Beyond What Meets the Eye: Imaging and Imagining Wood Mechanical–Structural Properties

• Published in: Advanced materials (Weinheim) Vol. 33; no. 28; pp. e2001613 - n/a
• Main Authors: Toumpanaki, Eleni, Shah, Darshil U., Eichhorn, Stephen J.
• Format: Journal Article
• Language: English
• Published: Germany Wiley Subscription Services, Inc 01.07.2021; John Wiley and Sons Inc
• Subjects: Atomic force microscopy; Cellular structure; diffraction; imaging; Imaging techniques; Infrared imaging; Infrared spectroscopy; Magnetic properties; Materials science; Mechanical properties; Microscopy; Molecular structure; NMR spectroscopy; Optical properties; Physical properties; Review; Reviews; spectroscopy; Structural hierarchy; structure–property relationships; Synchrotrons; wood; wood; diffraction; spectroscopy; imaging; structure-property relationships
• ISSN: 0935-9648; 1521-4095; 1521-4095
• DOI: 10.1002/adma.202001613

Wood presents a hierarchical structure, containing features at all length scales: from the tracheids or vessels that make up its cellular structure, through to the microfibrils within the cell walls, down to the molecular architecture of the cellulose, lignin, and hemicelluloses that comprise its chemical makeup.
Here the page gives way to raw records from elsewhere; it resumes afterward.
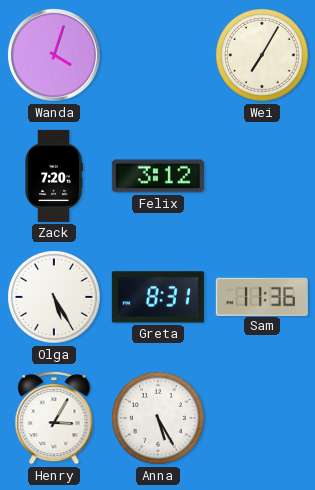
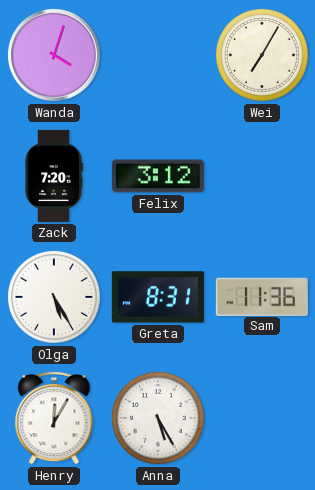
Henry: 3:05 -> 12:05
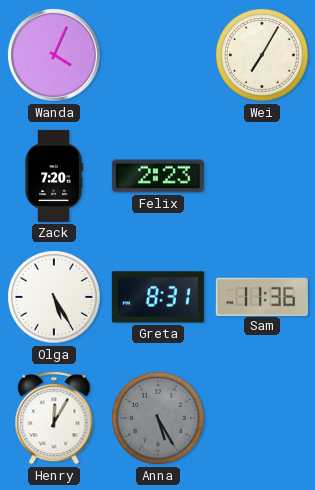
Wanda: 4:03 -> 4:04
Felix: 3:12 -> 2:23
Anna dial: white -> grey
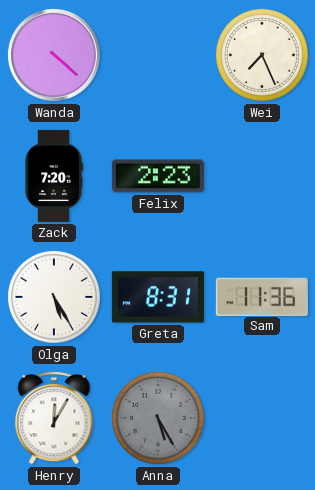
Wanda: 4:04 -> 4:22
Wei: 7:05 -> 7:26
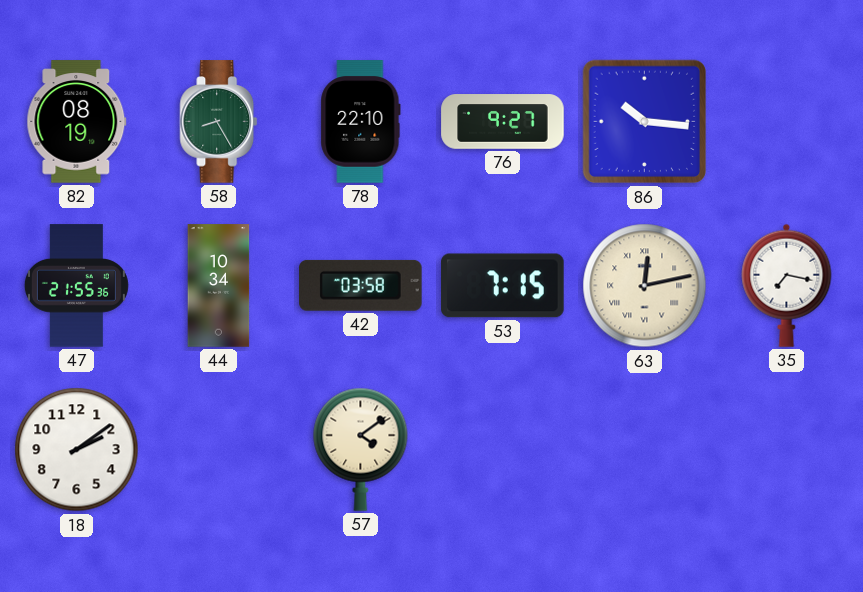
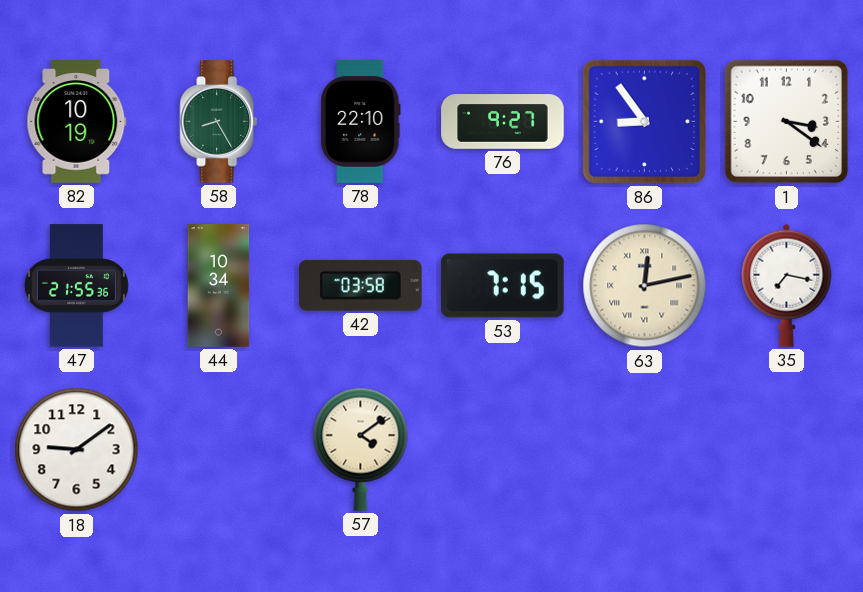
82: 08:19 -> 10:19
86: 10:16 -> 8:54
1: none -> 3:21
18: 2:09 -> 9:09
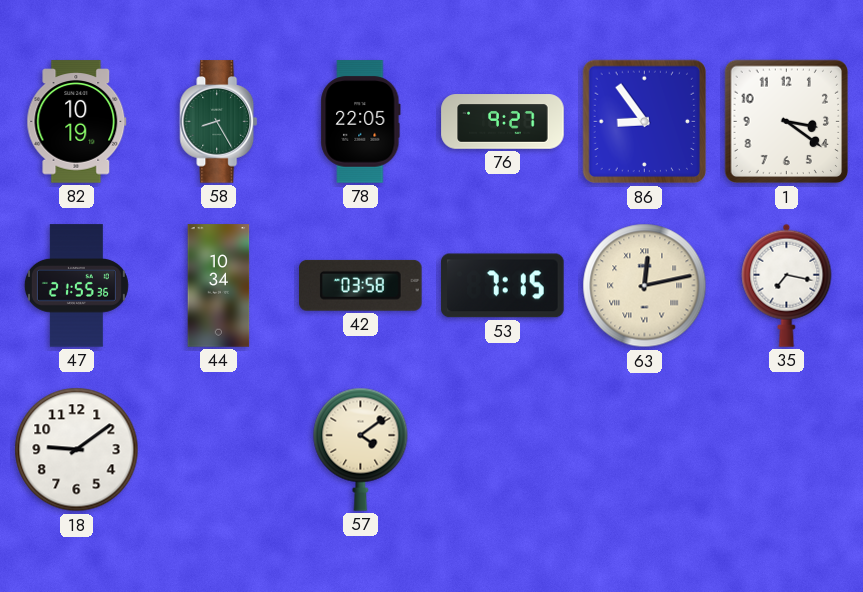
78: 22:10 -> 22:05
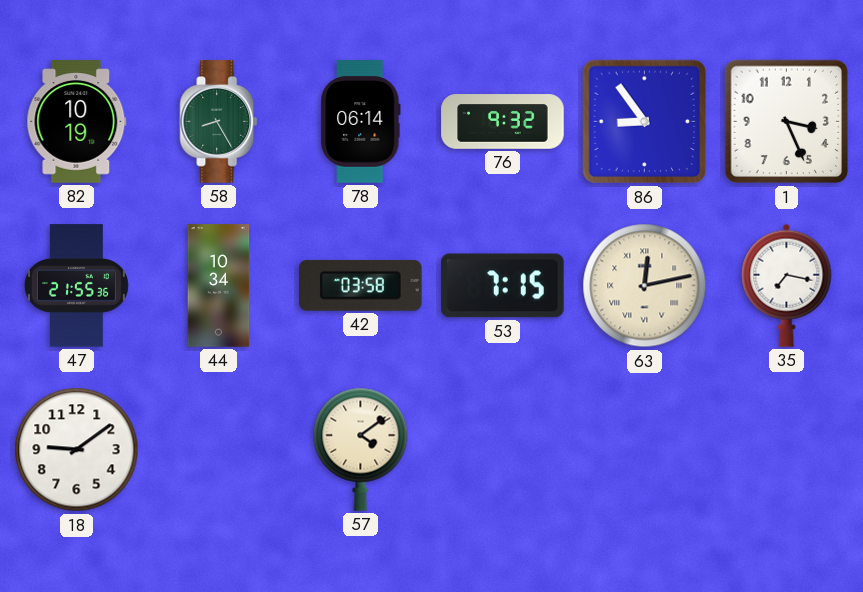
78: 22:05 -> 06:14
76: 9:27 -> 9:32
1: 3:21 -> 3:26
This structure renders it with high mechanical (e.g., modulus and strength) and interesting physical (e.g., optical) properties. A better understanding of this structure, and how it plays a role in governing mechanical and other physical parameters, will help to better exploit this sustainable resource. Here, recent developments on the use of advanced imaging techniques for studying the structural properties of wood in relation to its mechanical properties are explored. The focus is on synchrotron nuclear magnetic resonance spectroscopy, X‐ray diffraction, X‐ray tomographical imaging, Raman and infrared spectroscopies, confocal microscopy, electron microscopy, and atomic force microscopy. Critical discussion on the role of imaging techniques and how fields are developing rapidly to incorporate both spatial and temporal ranges of analysis is presented. A review of the imaging of wood at various length scales is presented, showing how hierarchical properties are achieved and demonstrating unique levels of physical and mechanical performance.